** Opening Exercise material block **

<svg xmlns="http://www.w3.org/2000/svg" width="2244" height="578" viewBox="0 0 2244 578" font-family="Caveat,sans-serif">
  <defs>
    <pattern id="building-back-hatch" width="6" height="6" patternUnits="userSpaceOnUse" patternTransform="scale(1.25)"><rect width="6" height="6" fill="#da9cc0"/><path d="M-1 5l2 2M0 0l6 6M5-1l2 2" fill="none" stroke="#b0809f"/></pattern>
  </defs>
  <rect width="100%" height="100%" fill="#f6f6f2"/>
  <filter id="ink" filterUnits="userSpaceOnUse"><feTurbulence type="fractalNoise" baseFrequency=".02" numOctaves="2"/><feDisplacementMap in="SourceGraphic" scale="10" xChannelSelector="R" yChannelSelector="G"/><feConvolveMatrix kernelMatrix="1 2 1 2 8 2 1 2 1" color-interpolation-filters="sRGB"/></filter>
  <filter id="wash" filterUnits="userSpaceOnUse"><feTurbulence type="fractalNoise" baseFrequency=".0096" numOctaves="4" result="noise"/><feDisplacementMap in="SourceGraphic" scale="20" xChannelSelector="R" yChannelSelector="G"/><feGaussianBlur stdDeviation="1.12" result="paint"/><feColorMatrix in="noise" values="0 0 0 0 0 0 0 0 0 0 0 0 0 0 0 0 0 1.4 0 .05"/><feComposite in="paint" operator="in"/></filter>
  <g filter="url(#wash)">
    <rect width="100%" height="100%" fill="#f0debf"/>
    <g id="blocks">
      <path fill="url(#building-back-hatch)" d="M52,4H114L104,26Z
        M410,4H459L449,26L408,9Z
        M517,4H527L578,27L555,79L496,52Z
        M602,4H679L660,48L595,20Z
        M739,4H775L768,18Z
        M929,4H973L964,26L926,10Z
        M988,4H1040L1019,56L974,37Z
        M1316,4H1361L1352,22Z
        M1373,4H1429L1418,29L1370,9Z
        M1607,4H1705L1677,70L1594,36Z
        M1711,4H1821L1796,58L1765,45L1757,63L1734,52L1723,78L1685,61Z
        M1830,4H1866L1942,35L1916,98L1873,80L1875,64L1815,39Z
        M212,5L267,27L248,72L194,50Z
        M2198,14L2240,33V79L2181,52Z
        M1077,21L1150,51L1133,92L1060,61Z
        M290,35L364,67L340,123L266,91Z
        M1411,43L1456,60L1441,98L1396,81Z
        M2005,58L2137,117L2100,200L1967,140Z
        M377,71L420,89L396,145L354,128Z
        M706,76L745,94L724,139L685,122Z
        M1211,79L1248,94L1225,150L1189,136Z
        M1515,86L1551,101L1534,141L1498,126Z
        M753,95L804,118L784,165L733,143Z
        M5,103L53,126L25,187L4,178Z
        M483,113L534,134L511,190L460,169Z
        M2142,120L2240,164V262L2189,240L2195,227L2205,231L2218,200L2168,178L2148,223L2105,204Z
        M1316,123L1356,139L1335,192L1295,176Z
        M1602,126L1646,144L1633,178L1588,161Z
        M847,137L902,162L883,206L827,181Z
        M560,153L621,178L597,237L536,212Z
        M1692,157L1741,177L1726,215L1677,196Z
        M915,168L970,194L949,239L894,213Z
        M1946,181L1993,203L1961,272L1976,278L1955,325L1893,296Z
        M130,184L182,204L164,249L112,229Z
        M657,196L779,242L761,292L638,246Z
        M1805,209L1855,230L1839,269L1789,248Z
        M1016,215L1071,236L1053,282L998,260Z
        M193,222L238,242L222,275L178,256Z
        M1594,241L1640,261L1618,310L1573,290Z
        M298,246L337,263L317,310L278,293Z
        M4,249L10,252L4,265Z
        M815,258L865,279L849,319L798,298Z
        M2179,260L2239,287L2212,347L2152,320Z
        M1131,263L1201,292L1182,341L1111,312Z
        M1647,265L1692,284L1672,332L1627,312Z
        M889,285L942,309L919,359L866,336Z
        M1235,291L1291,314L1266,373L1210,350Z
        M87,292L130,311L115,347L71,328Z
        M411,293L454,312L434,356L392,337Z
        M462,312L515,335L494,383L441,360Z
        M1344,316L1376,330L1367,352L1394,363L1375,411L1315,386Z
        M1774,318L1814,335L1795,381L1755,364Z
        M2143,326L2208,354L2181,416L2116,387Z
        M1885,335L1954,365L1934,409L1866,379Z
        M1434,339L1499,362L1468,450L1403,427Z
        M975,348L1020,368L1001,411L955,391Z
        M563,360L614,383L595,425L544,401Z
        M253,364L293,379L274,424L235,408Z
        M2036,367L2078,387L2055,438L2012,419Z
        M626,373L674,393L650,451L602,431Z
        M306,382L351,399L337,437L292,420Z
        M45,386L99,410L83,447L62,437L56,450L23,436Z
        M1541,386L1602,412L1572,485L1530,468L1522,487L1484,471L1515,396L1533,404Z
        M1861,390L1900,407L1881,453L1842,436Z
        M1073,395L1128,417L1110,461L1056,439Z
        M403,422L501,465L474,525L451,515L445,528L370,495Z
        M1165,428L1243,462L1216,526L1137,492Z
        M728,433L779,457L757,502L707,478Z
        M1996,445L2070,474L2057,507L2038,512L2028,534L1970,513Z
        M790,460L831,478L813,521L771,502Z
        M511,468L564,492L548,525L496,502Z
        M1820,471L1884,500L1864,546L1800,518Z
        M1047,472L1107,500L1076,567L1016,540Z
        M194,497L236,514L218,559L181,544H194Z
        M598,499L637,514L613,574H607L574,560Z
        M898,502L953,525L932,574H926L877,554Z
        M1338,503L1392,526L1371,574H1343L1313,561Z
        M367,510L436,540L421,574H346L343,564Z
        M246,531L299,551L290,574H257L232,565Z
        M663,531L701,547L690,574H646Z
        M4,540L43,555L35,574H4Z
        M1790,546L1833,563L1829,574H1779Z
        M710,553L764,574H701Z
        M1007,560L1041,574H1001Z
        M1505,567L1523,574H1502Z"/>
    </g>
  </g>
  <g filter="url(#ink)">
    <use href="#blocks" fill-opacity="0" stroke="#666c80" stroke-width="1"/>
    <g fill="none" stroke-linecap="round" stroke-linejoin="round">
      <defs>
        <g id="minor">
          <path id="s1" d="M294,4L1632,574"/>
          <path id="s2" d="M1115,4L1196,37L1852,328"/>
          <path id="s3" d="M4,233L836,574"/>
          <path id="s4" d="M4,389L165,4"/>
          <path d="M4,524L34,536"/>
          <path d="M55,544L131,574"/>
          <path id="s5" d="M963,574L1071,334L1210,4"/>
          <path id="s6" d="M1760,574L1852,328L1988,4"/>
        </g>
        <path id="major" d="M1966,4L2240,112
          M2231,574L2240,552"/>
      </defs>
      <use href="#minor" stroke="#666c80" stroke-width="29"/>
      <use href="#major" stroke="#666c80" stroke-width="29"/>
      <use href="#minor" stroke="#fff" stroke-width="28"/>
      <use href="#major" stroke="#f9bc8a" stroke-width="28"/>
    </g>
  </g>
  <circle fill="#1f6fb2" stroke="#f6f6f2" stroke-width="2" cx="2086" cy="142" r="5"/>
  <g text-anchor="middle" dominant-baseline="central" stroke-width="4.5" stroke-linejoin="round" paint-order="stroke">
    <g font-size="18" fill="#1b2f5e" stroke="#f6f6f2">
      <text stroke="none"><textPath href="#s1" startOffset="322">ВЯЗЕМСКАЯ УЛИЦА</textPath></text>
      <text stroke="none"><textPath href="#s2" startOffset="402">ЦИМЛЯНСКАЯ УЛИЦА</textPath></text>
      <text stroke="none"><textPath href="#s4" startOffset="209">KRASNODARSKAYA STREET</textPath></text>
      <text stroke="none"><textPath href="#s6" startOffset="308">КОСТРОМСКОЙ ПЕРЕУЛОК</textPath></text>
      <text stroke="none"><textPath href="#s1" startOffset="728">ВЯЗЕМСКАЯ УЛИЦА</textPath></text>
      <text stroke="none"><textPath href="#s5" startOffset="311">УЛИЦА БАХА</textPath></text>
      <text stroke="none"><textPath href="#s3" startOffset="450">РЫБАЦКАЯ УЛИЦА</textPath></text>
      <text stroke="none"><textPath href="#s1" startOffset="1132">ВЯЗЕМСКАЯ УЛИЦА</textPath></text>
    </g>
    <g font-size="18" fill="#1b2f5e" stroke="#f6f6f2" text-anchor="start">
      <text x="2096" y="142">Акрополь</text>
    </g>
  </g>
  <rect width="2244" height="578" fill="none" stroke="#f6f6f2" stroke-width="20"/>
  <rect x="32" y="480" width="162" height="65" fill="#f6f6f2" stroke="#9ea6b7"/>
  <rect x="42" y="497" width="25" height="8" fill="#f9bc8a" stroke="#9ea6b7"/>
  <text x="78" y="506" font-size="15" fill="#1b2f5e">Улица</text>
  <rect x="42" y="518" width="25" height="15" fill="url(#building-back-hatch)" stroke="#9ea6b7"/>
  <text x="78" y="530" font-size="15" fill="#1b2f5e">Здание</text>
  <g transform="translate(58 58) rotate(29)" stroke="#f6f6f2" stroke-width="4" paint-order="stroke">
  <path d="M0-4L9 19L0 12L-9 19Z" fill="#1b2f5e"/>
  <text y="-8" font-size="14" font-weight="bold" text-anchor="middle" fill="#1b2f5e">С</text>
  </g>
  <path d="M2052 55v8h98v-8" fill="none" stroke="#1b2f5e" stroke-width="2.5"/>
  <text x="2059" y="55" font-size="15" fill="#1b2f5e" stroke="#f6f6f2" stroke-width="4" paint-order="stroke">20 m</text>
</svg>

** Closing Exercise material block **

The problem:
State how many lines of the data above contain the string "order", and give no other words.

Written solution:
3